Support Questions

Find answers, ask questions, and share your expertise
Announcements
Celebrating as our community reaches 100,000 members! Thank you!

yarn logs + blk_xxxxxx_xxxxxx does not exist or is not under Construction

avatar

We have spark cluster with the following details ( all machines are linux redhat machines )

 

2 name-node machines
2 resource-manager machines
8 data-node machines ( HDFS file-system)

 

We are running running spark streaming application

From the yarn logs we can see the following errors , example:


yarn logs -applicationId application_xxxxxxxx -log_files ALL


---2019-11-08T10:12:20.040 ERROR [][][] [org.apache.spark.scheduler.LiveListenerBus] Listener EventLoggingListener threw an exception
org.apache.hadoop.ipc.RemoteException(java.io.IOException): BP-484874736-172.2.45.23-8478399929292:blk_1081495827_7755233 does not exist or is not under Construction
at org.apache.hadoop.hdfs.server.namenode.FSNamesystem.checkUCBlock(FSNamesystem.java:6721)
at org.apache.hadoop.hdfs.server.namenode.FSNamesystem.updateBlockForPipeline(FSNamesystem.java:6789)
at org.apache.hadoop.hdfs.server.namenode.NameNodeRpcServer.updateBlockForPipeline(NameNodeRpcServer.java:931)
at org.apache.hadoop.hdfs.protocolPB.ClientNamenodeProtocolServerSideTranslatorPB.updateBlockForPipeline(ClientNamenodeProtocolServerSideTranslatorPB.java:979)
at org.apache.hadoop.hdfs.protocol.proto.ClientNamenodeProtocolProtos$ClientNamenodeProtocol$2.callBlockingMethod(ClientNamenodeProtocolProtos.java)
at org.apache.hadoop.ipc.ProtobufRpcEngine$Server$ProtoBufRpcInvoker.call(ProtobufRpcEngine.java:640)
at org.apache.hadoop.ipc.RPC$Server.call(RPC.java:982)
at org.apache.hadoop.ipc.Server$Handler$1.run(Server.java:2351)
at org.apache.hadoop.ipc.Server$Handler$1.run(Server.java:2347)
at java.security.AccessController.doPrivileged(Native Method)
at javax.security.auth.Subject.doAs(Subject.java:422)
at org.apache.hadoop.security.UserGroupInformation.doAs(UserGroupInformation.java:1869)
at org.apache.hadoop.ipc.Server$Handler.run(Server.java:2347)

 

we can see that - `8478399929292:-blk_1081495827_7755233` does not exist or is not under Construction

 

but what could be the reasons that yarn complain about this?

Michael-Bronson
8 REPLIES 8

avatar
Expert Contributor

Hi Mike,

 

Can you do quick check below -

 

**BP-484874736-172.2.45.23-8478399929292:blk_1081495827_7755233 does not exist or is not under Construction

>>

1. Are all Datanodes up and running fine within cluster

2. Check on the NN UI and see if any Datanode is NOT reporting blocks in Datanode tab or any Missing blocks reported on NN UI

3. You can run fsck [unless cluster is huge and loaded with data] and check of the block exist and which all nodes has the replica.

 

It might help to drill down the issue.

avatar

hi

 

1.  all Datanodes are up and running fine 

2. I not see corrupted block or under replica 

3, We runs the fsck and hdfs is healthy 

 

any other possibility's? 

Michael-Bronson

avatar

 

 

we also do the following

 

su hdfs

hadoop fsck / -files -blocks >/tmp/file

 

and we bot found the block - blk_1081495827_7755233 in the file - /tmp/file

 

so what is the reason that block removed?

Michael-Bronson

avatar
Expert Contributor

1. Is the job failed due to above reason?  If "NO", then is the error occurring in logs eveything for other BP XXX also?

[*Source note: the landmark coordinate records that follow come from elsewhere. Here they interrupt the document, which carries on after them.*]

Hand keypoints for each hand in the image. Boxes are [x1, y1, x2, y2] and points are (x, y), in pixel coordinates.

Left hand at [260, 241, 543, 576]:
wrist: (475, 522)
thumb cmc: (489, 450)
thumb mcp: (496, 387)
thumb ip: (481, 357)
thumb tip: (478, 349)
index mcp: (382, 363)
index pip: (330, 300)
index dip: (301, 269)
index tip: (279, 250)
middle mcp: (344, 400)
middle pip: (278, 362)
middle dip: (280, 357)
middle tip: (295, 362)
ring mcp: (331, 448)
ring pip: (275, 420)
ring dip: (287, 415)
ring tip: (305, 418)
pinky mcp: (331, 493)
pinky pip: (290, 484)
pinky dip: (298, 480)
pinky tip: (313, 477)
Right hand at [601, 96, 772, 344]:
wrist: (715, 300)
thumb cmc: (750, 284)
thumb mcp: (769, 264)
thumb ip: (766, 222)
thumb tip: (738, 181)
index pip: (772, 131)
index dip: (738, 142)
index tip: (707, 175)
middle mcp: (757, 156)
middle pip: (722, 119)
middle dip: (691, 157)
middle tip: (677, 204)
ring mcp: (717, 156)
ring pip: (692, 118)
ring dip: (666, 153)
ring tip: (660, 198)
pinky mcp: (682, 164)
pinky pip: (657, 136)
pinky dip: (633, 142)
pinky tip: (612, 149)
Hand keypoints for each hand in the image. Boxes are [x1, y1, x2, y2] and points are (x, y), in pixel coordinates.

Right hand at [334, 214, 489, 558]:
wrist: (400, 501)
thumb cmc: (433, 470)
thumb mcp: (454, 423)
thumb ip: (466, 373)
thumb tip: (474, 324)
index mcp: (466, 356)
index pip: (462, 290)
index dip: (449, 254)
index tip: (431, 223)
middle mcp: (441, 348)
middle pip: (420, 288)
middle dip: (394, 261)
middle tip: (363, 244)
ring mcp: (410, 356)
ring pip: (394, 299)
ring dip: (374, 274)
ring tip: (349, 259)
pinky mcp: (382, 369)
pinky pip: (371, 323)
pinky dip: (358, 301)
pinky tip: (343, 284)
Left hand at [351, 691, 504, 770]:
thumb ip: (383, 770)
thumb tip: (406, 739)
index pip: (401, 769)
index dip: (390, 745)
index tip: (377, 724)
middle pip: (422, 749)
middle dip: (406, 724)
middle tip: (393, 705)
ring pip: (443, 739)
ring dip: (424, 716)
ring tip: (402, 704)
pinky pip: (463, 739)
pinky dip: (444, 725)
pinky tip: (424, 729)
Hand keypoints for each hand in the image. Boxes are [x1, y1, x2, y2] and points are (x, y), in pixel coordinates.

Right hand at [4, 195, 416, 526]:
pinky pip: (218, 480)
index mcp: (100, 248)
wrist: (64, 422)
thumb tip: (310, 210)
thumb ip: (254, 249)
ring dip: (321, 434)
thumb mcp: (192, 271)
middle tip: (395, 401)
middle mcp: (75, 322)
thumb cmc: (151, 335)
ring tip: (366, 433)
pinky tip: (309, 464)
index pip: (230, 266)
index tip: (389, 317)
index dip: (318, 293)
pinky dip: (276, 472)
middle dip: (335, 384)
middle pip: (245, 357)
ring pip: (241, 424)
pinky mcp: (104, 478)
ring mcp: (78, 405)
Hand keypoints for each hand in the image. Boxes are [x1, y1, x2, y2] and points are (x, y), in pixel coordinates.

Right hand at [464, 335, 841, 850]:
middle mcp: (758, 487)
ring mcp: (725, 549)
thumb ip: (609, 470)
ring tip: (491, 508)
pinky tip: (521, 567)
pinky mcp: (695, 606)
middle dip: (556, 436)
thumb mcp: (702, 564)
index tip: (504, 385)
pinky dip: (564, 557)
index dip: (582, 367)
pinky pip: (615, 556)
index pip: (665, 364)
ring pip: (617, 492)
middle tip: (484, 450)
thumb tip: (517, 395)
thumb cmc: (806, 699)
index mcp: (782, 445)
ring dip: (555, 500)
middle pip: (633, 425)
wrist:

2. Can you check using fsck which nodes had copied of the BP specified above?

avatar

please send me the fsck cli that you want me to run 

Michael-Bronson

avatar
Expert Contributor

If you know the file name then -

 

hdfs fsck /myfile.txt -files -blocks -locations

Else

 

hdfs fsck |grep <blkxxx>

 

 

avatar

 

by the following

 

hdfs fsck / -files -blocks -locations | grep blk_xxxxxx_xxxxxx

 

as:

 

su hdfs

hdfs fsck / -files -blocks -locations | grep blk_1081495827_7755233 

 

we not get any results 

 

so I guess its mean that blk_xxxxx_xxxx isnt exist in HDFS file-system 

 

what next ?

Michael-Bronson

avatar
Expert Contributor

1. Is the job failed due to above reason?

If "NO" - then is it the error occurring displayed in logs for all spark jobs  or just for this job?